Considering that the practice of Aviation Medicine is focussed at the pilots, use of emerging technology in healthcare is inevitable for those who fly technologically the most advanced systems. One such development shall be the personal health record (PHR). PHR is the medical information in possession of an individual about (her-)himself. Presently it is mostly a document on paper, but ideally should be a digital storage devise. Digital PHR may not only store health information, copies of reports from physicians, hospitals and labs, but so also legal documents such as the health and other insurance data. PHR may also include a minefield of information that the treating physician may not have an easy access under normal circumstances, including exercise schedule, dietary habits, herbal or non-prescription medications, or results of domiciliary tests such as blood pressure or sugar recordings.

It is the internet penetration and increased application of Information Technology in the healthcare sector, that shall bring in the next major shift in PHR. Large scale utilisation of Electronic Medical Record (EMR) and Electronic Health Record (EHR) in both civil and military set up, looms ahead in the future. The terms EMR and EHR may appear interchangeable, but there is a clear demarcation between medical records and health informatics. An EMR is the digital medical record containing patients’ demographics, medical history including allergy lists and immunization status, current medication, archived laboratory and imaging studies and preventive health practices. An EHR is a distributed personal health record in digital format providing access to a patient’s health information at the point of care, providing secure, real-time, patient-centric information to aid clinical decision-making. EHR can be accessed over a network, providing the health information from several locations and/or sources, including EMR. The database of EHR in military or airline industry shall serve another vital purpose of quality audit, resource management, outcome reporting, and public health surveillance for both communicable and non-communicable diseases.

Two healthcare related developments in the United States shall have a bearing on the future of individual health record. First is the Common Access Card (CAC) of Department of Defense (DoD). CAC is a smart card issued as standard identification for active duty military personnel and other DoD personnel. This general identification card allows authentication for access to DoD computers, networks, and other DoD facilities, besides enabling the users to sign documents electronically, encrypt email messages, and enter controlled facilities. CAC in future shall incorporate RFID chips or other contact-less technology to store additional information and access facility to restricted areas. Second, the United States Army has already developed a combat health support information management system called as Medical Communications for Combat Casualty Care (MC4).  This extensive health management system provides complete EMR through out life about each service member to the tactical medical forces, besides enhancing medical situational awareness for operational commanders. MC4 during operations serves a vital purpose providing the deployed medical forces with quick, accurate access to patient history, casualty resuscitation information, and automation tools facilitating – patient tracking, medical reporting, and medical logistics support. The operational commanders too have an enhanced medical situational awareness with the online medical surveillance information and trend analysis capabilities in respective theatre of combat operations.

Military technology invariably acts as a technology demonstrator for commercial exploitation later.
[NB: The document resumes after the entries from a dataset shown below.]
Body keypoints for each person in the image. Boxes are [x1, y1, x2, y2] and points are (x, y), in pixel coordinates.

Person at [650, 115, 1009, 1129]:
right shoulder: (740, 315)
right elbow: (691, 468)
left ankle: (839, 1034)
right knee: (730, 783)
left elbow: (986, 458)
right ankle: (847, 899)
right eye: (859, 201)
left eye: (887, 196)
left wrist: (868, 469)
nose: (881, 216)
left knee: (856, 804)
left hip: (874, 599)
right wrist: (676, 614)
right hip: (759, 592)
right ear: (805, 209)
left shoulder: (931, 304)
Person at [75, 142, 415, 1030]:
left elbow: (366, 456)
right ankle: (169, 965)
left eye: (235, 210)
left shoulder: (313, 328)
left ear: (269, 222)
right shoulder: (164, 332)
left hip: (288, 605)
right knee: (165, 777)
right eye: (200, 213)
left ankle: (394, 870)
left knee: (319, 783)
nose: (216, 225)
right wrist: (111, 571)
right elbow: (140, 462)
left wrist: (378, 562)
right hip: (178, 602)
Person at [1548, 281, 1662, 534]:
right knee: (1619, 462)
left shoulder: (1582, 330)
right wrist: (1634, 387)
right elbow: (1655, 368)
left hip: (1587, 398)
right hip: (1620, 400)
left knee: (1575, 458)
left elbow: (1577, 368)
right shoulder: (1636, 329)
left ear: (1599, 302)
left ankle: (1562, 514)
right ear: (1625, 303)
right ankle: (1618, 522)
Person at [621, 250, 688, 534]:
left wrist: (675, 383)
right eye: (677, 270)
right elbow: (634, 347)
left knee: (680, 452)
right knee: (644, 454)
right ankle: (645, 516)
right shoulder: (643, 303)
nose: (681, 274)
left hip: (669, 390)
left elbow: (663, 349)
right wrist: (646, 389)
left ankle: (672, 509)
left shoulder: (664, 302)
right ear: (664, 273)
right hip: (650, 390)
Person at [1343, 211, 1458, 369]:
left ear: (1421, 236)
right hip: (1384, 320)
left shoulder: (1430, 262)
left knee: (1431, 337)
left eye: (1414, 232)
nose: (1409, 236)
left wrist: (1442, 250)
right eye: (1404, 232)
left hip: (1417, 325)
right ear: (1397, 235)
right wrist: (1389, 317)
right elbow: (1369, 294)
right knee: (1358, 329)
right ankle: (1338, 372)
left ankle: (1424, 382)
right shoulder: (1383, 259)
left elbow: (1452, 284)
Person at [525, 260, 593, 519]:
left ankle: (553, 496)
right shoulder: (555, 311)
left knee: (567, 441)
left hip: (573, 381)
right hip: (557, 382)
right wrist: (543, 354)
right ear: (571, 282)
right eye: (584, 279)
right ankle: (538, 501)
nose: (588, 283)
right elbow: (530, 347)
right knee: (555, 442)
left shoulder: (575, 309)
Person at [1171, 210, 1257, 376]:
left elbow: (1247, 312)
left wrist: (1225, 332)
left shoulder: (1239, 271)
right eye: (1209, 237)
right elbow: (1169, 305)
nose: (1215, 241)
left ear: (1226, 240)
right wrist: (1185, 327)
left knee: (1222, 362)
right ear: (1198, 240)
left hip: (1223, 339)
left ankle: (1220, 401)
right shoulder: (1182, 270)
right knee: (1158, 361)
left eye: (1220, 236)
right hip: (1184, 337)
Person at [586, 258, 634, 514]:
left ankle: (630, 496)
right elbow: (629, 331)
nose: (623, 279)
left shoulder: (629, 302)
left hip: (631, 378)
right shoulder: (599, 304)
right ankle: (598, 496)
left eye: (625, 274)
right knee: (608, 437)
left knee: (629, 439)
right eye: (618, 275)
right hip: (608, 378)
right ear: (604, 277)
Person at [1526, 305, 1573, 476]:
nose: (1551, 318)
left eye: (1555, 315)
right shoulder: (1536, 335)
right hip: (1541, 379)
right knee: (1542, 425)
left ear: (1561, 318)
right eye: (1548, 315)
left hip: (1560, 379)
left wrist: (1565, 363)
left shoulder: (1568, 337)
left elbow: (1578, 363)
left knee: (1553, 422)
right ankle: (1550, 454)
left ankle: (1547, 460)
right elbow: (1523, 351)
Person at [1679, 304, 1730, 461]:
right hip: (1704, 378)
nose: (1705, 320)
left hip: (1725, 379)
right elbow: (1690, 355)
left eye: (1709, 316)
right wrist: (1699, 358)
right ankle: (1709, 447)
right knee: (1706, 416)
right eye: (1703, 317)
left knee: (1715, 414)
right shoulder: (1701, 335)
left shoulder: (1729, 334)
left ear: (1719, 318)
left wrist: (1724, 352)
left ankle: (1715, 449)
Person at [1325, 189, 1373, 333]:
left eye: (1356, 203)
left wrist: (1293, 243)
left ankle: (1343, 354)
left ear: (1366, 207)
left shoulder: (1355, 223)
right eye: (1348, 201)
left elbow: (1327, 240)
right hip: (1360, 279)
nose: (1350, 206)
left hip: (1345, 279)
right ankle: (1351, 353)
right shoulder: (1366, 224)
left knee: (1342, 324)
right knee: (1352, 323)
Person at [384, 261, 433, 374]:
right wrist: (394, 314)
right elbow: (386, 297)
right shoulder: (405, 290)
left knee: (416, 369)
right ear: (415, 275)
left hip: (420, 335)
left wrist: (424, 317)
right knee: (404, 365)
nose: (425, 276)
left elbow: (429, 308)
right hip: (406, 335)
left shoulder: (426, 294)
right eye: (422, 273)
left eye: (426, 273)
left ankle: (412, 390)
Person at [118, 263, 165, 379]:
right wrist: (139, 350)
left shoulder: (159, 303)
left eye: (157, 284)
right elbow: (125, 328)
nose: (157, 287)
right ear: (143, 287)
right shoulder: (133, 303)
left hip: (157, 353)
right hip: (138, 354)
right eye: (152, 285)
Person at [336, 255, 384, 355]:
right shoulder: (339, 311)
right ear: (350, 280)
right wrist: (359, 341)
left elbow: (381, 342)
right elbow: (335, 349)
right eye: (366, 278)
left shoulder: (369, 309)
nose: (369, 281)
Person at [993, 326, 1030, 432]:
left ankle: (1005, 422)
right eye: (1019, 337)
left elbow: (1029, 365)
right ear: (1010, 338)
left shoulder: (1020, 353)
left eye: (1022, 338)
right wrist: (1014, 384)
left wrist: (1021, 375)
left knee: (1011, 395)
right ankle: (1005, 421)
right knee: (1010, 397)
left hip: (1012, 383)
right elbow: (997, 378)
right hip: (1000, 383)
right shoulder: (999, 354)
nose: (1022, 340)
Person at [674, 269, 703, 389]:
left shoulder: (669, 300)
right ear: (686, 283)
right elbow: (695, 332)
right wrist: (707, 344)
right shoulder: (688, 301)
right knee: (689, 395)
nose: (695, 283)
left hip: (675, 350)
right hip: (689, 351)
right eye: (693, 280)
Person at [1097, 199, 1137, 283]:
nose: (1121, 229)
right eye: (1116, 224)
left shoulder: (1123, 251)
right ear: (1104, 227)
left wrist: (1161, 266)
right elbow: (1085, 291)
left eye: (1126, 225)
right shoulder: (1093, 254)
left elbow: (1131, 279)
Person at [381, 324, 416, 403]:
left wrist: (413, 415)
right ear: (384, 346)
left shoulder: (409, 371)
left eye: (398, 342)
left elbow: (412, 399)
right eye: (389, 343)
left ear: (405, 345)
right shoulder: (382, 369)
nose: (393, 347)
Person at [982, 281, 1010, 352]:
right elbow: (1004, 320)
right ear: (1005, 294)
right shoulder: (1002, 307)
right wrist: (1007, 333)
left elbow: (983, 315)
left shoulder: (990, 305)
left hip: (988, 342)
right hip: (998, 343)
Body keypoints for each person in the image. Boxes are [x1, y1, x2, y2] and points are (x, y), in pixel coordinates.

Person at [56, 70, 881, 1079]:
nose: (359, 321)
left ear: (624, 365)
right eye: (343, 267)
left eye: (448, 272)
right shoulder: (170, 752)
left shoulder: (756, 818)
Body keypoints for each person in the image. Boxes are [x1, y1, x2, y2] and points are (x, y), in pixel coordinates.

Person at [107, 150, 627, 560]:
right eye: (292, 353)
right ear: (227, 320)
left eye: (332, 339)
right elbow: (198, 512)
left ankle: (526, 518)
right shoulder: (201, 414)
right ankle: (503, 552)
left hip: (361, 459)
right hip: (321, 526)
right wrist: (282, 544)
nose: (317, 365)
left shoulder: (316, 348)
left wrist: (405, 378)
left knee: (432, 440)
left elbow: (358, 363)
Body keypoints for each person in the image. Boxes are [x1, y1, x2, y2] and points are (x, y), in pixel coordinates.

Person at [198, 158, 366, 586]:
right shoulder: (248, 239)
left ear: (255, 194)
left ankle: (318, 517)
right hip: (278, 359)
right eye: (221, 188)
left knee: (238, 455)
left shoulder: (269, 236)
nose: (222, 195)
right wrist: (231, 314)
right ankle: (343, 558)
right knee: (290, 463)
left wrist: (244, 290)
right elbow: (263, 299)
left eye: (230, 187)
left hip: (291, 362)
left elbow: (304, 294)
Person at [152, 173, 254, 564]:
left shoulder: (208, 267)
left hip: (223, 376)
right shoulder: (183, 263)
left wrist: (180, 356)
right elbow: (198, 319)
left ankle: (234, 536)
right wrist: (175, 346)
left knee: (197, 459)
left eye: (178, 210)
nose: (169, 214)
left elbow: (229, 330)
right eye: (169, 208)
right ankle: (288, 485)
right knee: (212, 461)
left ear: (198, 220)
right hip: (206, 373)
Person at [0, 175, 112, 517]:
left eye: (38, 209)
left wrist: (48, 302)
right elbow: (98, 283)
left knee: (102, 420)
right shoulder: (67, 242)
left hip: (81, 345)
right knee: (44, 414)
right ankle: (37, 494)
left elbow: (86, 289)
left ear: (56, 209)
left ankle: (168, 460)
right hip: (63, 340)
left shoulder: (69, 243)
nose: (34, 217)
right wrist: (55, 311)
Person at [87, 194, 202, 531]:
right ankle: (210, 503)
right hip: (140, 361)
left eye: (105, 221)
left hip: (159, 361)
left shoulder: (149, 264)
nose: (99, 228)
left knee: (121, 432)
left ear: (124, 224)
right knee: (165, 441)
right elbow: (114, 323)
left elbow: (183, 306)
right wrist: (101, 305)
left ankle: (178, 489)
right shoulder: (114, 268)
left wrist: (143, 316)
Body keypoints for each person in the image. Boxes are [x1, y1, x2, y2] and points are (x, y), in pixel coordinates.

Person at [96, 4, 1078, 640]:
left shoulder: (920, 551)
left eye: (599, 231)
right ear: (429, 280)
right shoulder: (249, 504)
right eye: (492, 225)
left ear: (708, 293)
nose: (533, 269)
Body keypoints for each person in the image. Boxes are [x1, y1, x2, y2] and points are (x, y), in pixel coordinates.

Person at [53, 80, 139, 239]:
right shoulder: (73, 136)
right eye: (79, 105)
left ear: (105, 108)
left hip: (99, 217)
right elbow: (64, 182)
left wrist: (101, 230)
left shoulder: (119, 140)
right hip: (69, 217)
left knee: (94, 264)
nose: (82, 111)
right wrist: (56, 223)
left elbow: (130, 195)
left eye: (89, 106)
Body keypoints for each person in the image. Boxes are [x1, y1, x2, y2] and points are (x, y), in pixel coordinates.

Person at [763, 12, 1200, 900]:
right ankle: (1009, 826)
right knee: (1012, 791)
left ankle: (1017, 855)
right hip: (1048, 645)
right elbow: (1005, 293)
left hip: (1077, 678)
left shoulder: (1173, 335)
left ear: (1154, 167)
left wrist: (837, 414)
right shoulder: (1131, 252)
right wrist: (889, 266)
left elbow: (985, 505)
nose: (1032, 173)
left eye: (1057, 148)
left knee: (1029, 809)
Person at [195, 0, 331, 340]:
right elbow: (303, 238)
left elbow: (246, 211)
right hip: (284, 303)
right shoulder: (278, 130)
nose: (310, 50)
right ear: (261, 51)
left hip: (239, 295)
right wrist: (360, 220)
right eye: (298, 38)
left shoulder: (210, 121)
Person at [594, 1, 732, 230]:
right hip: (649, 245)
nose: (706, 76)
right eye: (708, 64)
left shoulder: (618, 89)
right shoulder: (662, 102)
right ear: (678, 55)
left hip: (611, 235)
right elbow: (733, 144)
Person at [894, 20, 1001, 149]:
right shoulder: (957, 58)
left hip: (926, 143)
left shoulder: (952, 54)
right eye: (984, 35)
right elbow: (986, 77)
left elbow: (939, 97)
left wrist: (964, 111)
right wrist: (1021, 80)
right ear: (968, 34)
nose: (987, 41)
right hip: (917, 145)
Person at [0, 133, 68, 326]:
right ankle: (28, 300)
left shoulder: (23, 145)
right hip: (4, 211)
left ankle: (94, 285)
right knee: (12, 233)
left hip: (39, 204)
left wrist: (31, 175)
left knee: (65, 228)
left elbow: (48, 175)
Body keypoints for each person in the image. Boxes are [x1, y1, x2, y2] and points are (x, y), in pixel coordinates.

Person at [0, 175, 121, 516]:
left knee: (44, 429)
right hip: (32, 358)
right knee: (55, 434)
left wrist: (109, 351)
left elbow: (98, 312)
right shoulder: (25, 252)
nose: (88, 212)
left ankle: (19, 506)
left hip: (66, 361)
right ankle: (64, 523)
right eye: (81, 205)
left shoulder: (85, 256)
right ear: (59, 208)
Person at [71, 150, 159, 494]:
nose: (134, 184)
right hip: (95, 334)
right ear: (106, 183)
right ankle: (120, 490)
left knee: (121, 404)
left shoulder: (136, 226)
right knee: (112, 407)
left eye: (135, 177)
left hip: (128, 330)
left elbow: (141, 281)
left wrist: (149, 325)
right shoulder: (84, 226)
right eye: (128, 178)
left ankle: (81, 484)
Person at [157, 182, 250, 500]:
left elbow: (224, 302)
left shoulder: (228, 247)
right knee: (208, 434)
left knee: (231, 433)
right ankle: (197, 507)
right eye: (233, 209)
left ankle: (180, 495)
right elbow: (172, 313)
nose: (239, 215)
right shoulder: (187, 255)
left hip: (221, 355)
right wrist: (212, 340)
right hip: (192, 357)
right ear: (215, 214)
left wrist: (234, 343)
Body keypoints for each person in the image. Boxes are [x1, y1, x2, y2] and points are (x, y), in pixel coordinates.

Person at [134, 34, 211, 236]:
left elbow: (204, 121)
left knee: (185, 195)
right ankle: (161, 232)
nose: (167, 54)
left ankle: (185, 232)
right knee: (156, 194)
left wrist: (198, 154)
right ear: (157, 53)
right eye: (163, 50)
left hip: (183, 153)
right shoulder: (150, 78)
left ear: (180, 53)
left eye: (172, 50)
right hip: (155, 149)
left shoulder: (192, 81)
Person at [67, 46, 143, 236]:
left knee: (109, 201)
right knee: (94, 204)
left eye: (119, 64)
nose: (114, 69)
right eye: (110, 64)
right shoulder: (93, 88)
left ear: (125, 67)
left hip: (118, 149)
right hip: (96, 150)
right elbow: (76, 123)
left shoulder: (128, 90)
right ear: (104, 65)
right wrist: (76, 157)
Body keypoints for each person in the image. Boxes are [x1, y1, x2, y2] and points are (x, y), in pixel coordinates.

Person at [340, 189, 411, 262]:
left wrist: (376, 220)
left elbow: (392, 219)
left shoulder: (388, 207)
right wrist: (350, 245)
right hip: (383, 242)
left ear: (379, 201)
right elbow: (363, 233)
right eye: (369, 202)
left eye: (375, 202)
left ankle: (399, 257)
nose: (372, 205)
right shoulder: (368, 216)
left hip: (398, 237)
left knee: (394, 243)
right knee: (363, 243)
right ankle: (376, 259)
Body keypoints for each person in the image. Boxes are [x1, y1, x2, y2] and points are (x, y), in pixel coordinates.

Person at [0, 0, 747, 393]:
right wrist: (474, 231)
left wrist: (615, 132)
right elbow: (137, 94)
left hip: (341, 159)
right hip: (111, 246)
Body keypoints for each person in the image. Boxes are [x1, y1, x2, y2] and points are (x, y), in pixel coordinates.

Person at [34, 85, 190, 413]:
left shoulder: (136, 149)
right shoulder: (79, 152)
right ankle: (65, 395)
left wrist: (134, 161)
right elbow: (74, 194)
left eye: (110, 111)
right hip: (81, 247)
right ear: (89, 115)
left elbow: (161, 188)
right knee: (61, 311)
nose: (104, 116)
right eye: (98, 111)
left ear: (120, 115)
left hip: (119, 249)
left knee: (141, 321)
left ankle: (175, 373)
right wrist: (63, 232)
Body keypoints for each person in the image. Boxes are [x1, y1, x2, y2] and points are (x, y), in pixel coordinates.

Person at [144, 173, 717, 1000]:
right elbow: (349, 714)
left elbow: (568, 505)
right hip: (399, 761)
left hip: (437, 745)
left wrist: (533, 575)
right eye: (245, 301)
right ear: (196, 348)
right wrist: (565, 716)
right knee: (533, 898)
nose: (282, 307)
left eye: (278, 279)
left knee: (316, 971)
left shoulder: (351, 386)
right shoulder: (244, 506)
This too shall be fate of the CAC and MC4; and may be in the coming years the Indian military with the help of Indian IT firms develop a multi-purpose identification-cum-access-cum-medical records-cum-global positioning system (GPS) enabled chip worn by the armed forces personnel. So also the commercial pilots with secure digital PHR shall have ease of access for medical care as well as their periodic medical assessment. The onus on the aeromedical community is to embrace the newer advances in medical informatics, while keeping abreast with the advances in diagnostics and therapeutics, for defining fitness for aviation duties.